- DATASET RECORDS -
►

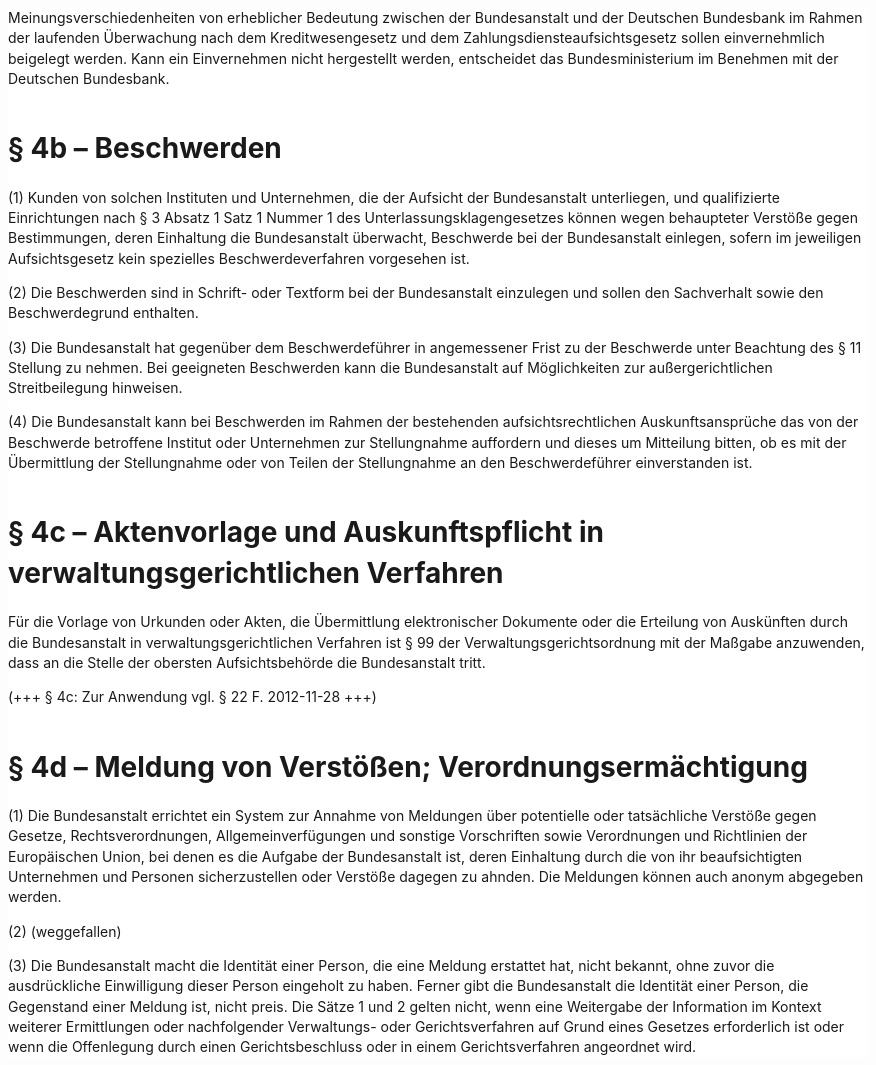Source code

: Meinungsverschiedenheiten von erheblicher Bedeutung zwischen der Bundesanstalt und der Deutschen Bundesbank im Rahmen der laufenden Überwachung nach dem Kreditwesengesetz und dem Zahlungsdiensteaufsichtsgesetz sollen einvernehmlich beigelegt werden. Kann ein Einvernehmen nicht hergestellt werden, entscheidet das Bundesministerium im Benehmen mit der Deutschen Bundesbank.

# § 4b – Beschwerden

(1) Kunden von solchen Instituten und Unternehmen, die der Aufsicht der Bundesanstalt unterliegen, und qualifizierte Einrichtungen nach § 3 Absatz 1 Satz 1 Nummer 1 des Unterlassungsklagengesetzes können wegen behaupteter Verstöße gegen Bestimmungen, deren Einhaltung die Bundesanstalt überwacht, Beschwerde bei der Bundesanstalt einlegen, sofern im jeweiligen Aufsichtsgesetz kein spezielles Beschwerdeverfahren vorgesehen ist.

(2) Die Beschwerden sind in Schrift- oder Textform bei der Bundesanstalt einzulegen und sollen den Sachverhalt sowie den Beschwerdegrund enthalten.

(3) Die Bundesanstalt hat gegenüber dem Beschwerdeführer in angemessener Frist zu der Beschwerde unter Beachtung des § 11 Stellung zu nehmen. Bei geeigneten Beschwerden kann die Bundesanstalt auf Möglichkeiten zur außergerichtlichen Streitbeilegung hinweisen.

(4) Die Bundesanstalt kann bei Beschwerden im Rahmen der bestehenden aufsichtsrechtlichen Auskunftsansprüche das von der Beschwerde betroffene Institut oder Unternehmen zur Stellungnahme auffordern und dieses um Mitteilung bitten, ob es mit der Übermittlung der Stellungnahme oder von Teilen der Stellungnahme an den Beschwerdeführer einverstanden ist.

# § 4c – Aktenvorlage und Auskunftspflicht in verwaltungsgerichtlichen Verfahren

Für die Vorlage von Urkunden oder Akten, die Übermittlung elektronischer Dokumente oder die Erteilung von Auskünften durch die Bundesanstalt in verwaltungsgerichtlichen Verfahren ist § 99 der Verwaltungsgerichtsordnung mit der Maßgabe anzuwenden, dass an die Stelle der obersten Aufsichtsbehörde die Bundesanstalt tritt.

(+++ § 4c: Zur Anwendung vgl. § 22 F. 2012-11-28 +++)

# § 4d – Meldung von Verstößen; Verordnungsermächtigung

(1) Die Bundesanstalt errichtet ein System zur Annahme von Meldungen über potentielle oder tatsächliche Verstöße gegen Gesetze, Rechtsverordnungen, Allgemeinverfügungen und sonstige Vorschriften sowie Verordnungen und Richtlinien der Europäischen Union, bei denen es die Aufgabe der Bundesanstalt ist, deren Einhaltung durch die von ihr beaufsichtigten Unternehmen und Personen sicherzustellen oder Verstöße dagegen zu ahnden. Die Meldungen können auch anonym abgegeben werden.

(2) (weggefallen)

(3) Die Bundesanstalt macht die Identität einer Person, die eine Meldung erstattet hat, nicht bekannt, ohne zuvor die ausdrückliche Einwilligung dieser Person eingeholt zu haben. Ferner gibt die Bundesanstalt die Identität einer Person, die Gegenstand einer Meldung ist, nicht preis. Die Sätze 1 und 2 gelten nicht, wenn eine Weitergabe der Information im Kontext weiterer Ermittlungen oder nachfolgender Verwaltungs- oder Gerichtsverfahren auf Grund eines Gesetzes erforderlich ist oder wenn die Offenlegung durch einen Gerichtsbeschluss oder in einem Gerichtsverfahren angeordnet wird.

◄

- EXERCISE OBJECTIVE -
Reproduce the records with every instance of "Bundesanstalt" changed to "BaFin" and all other text left as it stands. Leave the pictures out of your answer.

- ANSWER FOR THE TASK -
Source code

: Meinungsverschiedenheiten von erheblicher Bedeutung zwischen der BaFin und der Deutschen Bundesbank im Rahmen der laufenden Überwachung nach dem Kreditwesengesetz und dem Zahlungsdiensteaufsichtsgesetz sollen einvernehmlich beigelegt werden. Kann ein Einvernehmen nicht hergestellt werden, entscheidet das Bundesministerium im Benehmen mit der Deutschen Bundesbank.

# § 4b – Beschwerden

(1) Kunden von solchen Instituten und Unternehmen, die der Aufsicht der BaFin unterliegen, und qualifizierte Einrichtungen nach § 3 Absatz 1 Satz 1 Nummer 1 des Unterlassungsklagengesetzes können wegen behaupteter Verstöße gegen Bestimmungen, deren Einhaltung die BaFin überwacht, Beschwerde bei der BaFin einlegen, sofern im jeweiligen Aufsichtsgesetz kein spezielles Beschwerdeverfahren vorgesehen ist.

(2) Die Beschwerden sind in Schrift- oder Textform bei der BaFin einzulegen und sollen den Sachverhalt sowie den Beschwerdegrund enthalten.

(3) Die BaFin hat gegenüber dem Beschwerdeführer in angemessener Frist zu der Beschwerde unter Beachtung des § 11 Stellung zu nehmen. Bei geeigneten Beschwerden kann die BaFin auf Möglichkeiten zur außergerichtlichen Streitbeilegung hinweisen.

(4) Die BaFin kann bei Beschwerden im Rahmen der bestehenden aufsichtsrechtlichen Auskunftsansprüche das von der Beschwerde betroffene Institut oder Unternehmen zur Stellungnahme auffordern und dieses um Mitteilung bitten, ob es mit der Übermittlung der Stellungnahme oder von Teilen der Stellungnahme an den Beschwerdeführer einverstanden ist.

# § 4c – Aktenvorlage und Auskunftspflicht in verwaltungsgerichtlichen Verfahren

Für die Vorlage von Urkunden oder Akten, die Übermittlung elektronischer Dokumente oder die Erteilung von Auskünften durch die BaFin in verwaltungsgerichtlichen Verfahren ist § 99 der Verwaltungsgerichtsordnung mit der Maßgabe anzuwenden, dass an die Stelle der obersten Aufsichtsbehörde die BaFin tritt.

(+++ § 4c: Zur Anwendung vgl. § 22 F. 2012-11-28 +++)

# § 4d – Meldung von Verstößen; Verordnungsermächtigung

(1) Die BaFin errichtet ein System zur Annahme von Meldungen über potentielle oder tatsächliche Verstöße gegen Gesetze, Rechtsverordnungen, Allgemeinverfügungen und sonstige Vorschriften sowie Verordnungen und Richtlinien der Europäischen Union, bei denen es die Aufgabe der BaFin ist, deren Einhaltung durch die von ihr beaufsichtigten Unternehmen und Personen sicherzustellen oder Verstöße dagegen zu ahnden. Die Meldungen können auch anonym abgegeben werden.

(2) (weggefallen)

(3) Die BaFin macht die Identität einer Person, die eine Meldung erstattet hat, nicht bekannt, ohne zuvor die ausdrückliche Einwilligung dieser Person eingeholt zu haben. Ferner gibt die BaFin die Identität einer Person, die Gegenstand einer Meldung ist, nicht preis. Die Sätze 1 und 2 gelten nicht, wenn eine Weitergabe der Information im Kontext weiterer Ermittlungen oder nachfolgender Verwaltungs- oder Gerichtsverfahren auf Grund eines Gesetzes erforderlich ist oder wenn die Offenlegung durch einen Gerichtsbeschluss oder in einem Gerichtsverfahren angeordnet wird.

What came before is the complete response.